Dr. Paul Madsen
Dr. Paul Madsen's use of the board game Monopoly and his innovative grading system helped earn him the 2014 Judy Fisher Teaching with Technology Award.

Accounting professor receives Judy Fisher Award

GAINESVILLE, Fla. – Dr. Paul Madsen, an Assistant Professor at the Fisher School of Accounting, was named the recipient of the 2014 Judy Fisher Teaching with Technology Award.

The award is given annually to the Warrington College of Business Administration professor whose teaching best exemplified the use of technology over the past year.

“Receiving this award has been flattering and validating,” Dr. Madsen said. “I invest a lot in my teaching and, like most professors, the only feedback I typically receive is from students. While student feedback is valuable, it is very gratifying to be recognized by the esteemed members of the College’s Teaching Committee.”

Dr. Madsen was honored for his work in his Financial Accounting class, a graduate-level, introductory course. He uses the board game Monopoly to teach his students the basics of managing a firm, including decision-making and preparing financial statements. Later in the course, the students change roles and become investors, and analyze their classmates’ companies for a possible investment.

Dr. Madsen’s class has more than 150 students, and because each student’s assignment is so unique, properly grading each student’s work is especially difficult.

“To grade all of the accounting work my Monopoly assignment required, I hired three teaching assistants,” Dr. Madsen said. “I was not satisfied with this system because I thought there was too much subjectivity and variation in the grades given by the TAs.
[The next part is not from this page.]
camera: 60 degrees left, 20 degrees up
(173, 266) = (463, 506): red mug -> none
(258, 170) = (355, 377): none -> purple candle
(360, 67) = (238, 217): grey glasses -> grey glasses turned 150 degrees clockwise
After that first difficult experience, I turned to technology to help me continue using the Monopoly simulation while also making the grading more manageable and fair.”
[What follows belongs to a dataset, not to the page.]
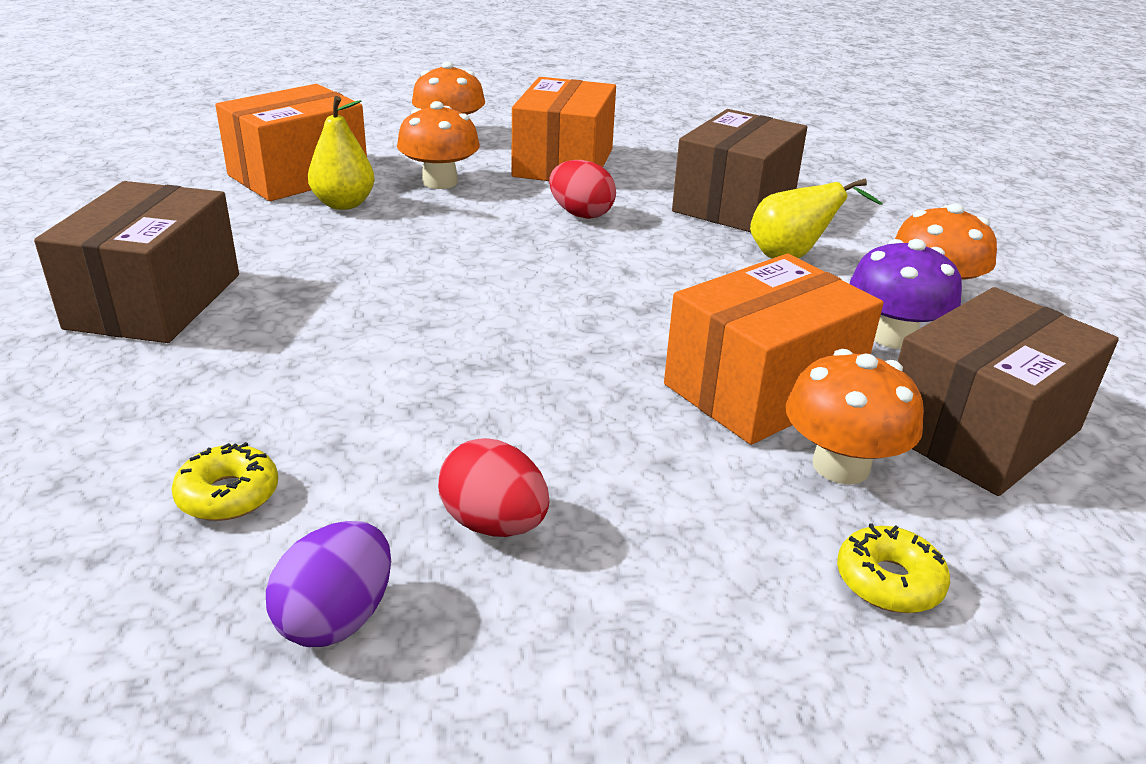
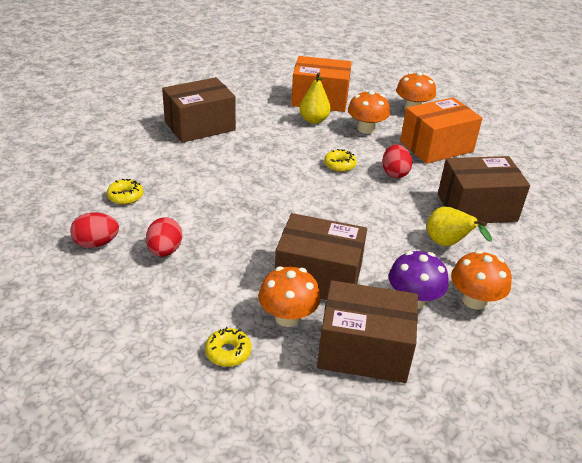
camera: 50 degrees right, 5 degrees up
(336, 618) = (96, 243): purple egg -> red egg
(497, 240) = (339, 165): none -> yellow donut
(762, 388) = (318, 277): orange box -> brown box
Dr. Madsen designed a program using Visual Basic in Microsoft Excel to automate the grading of the assignments. The program encompasses a simple, four-step process where students record their company’s transactions on a spreadsheet, transfer those transactions into a double-entry ledger on another spreadsheet to attain a trial balance, modify the entries to arrive at an adjusted trial balance and use those figures to create financial statements.
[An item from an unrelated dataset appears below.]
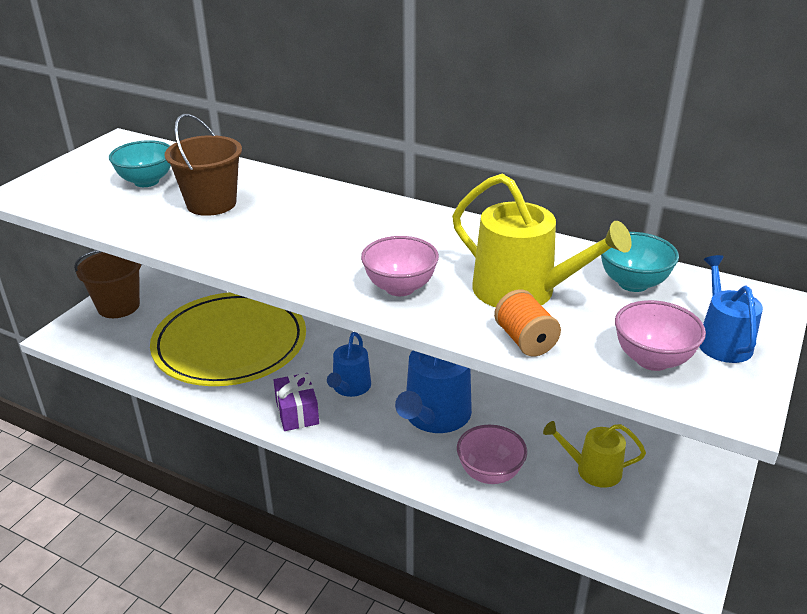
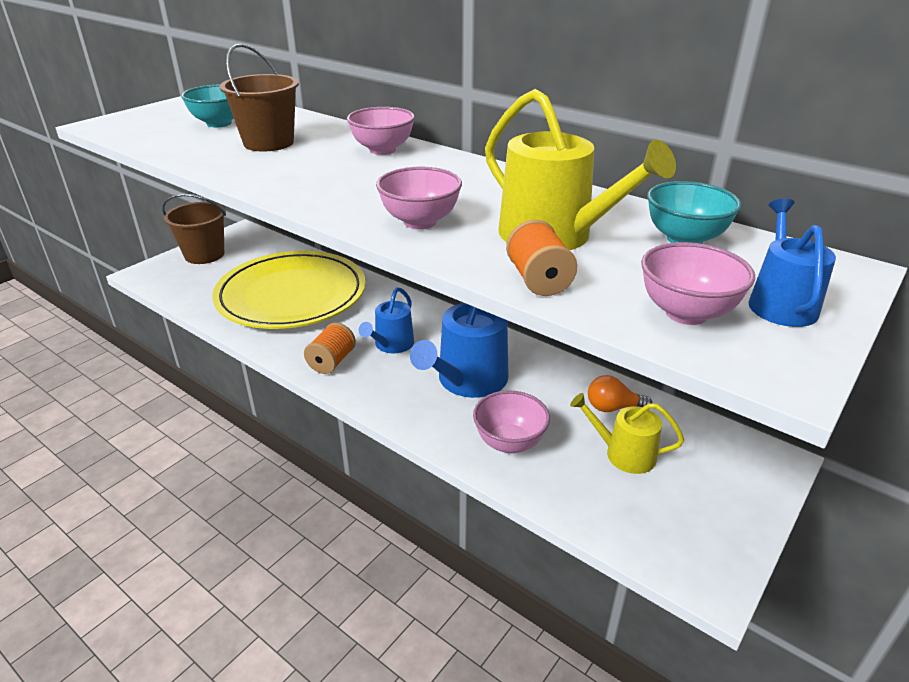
camera: 10 degrees right, 0 degrees up
(297, 412) = (332, 361): purple gift -> orange spool
(329, 203) = (382, 150): none -> pink bowl
(573, 426) = (612, 408): none -> orange light bulb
“Taking the students’ accounting journal as given, the grading program prepares idealized versions of the ledger and financial statements,” Dr. Madsen said. “By comparing the idealized versions with the versions prepared by the students, the program grades the quality of their work at very low cost and with perfect objectivity. In addition to grading assignments, the program enables me to provide customized feedback to students which they can use to learn from their mistakes.”

“Dr. Madsen managed to turn one of the most dreaded courses in the master’s program into one of the most exciting and highly rated ones,” said jcpenney Professor Dr. Richard Lutz, Chair of the Teaching Committee.  “By using the game of Monopoly as a basis for generating income statements and balance sheets, Dr. Madsen was able to vividly demonstrate the relevance of these financial statements, as well as capitalizing on his student’s competitive instincts.”

Dr. Madsen, who joined the College’s faculty in 2010, was awarded the Fisher School’s J. Michael Cook Excellence in Teaching Award recognizing superior performance in teaching in 2013. His research interests are financial accounting, financial reporting regulation, accounting standards, 19th and 20th century history of accounting, the origins of accounting, diversity of the accounting profession, and accounting labor markets.

Dr. Madsen received a Ph.D. in Accounting from the Goizueta Business School at Emory University in 2010, and a Bachelor of Science in Finance (2002) and a Master of Science in Finance (2005) from the David Eccles School of Business at the University of Utah.

The Judy Fisher Teaching with Technology Award helps encourage the College to continually innovate in the field of teaching with technology. The award was established in memory of Judy Fisher, Ph.D. She joined the faculty in January 2001 as an Instructional Technologist and was the first person ever employed by Warrington to bridge the gap between the faculty and technology staff. As a unit highly dependent on advanced technologies, Fisher’s background (a Ph.D. in Instructional Technology, coupled with more than 25 years of business consulting in instructional design) enabled her to have a profound effect on teaching with technology. The College is proud to honor Fisher, who passed away in July 2007, and her many contributions to the teaching and learning environment through this annual award.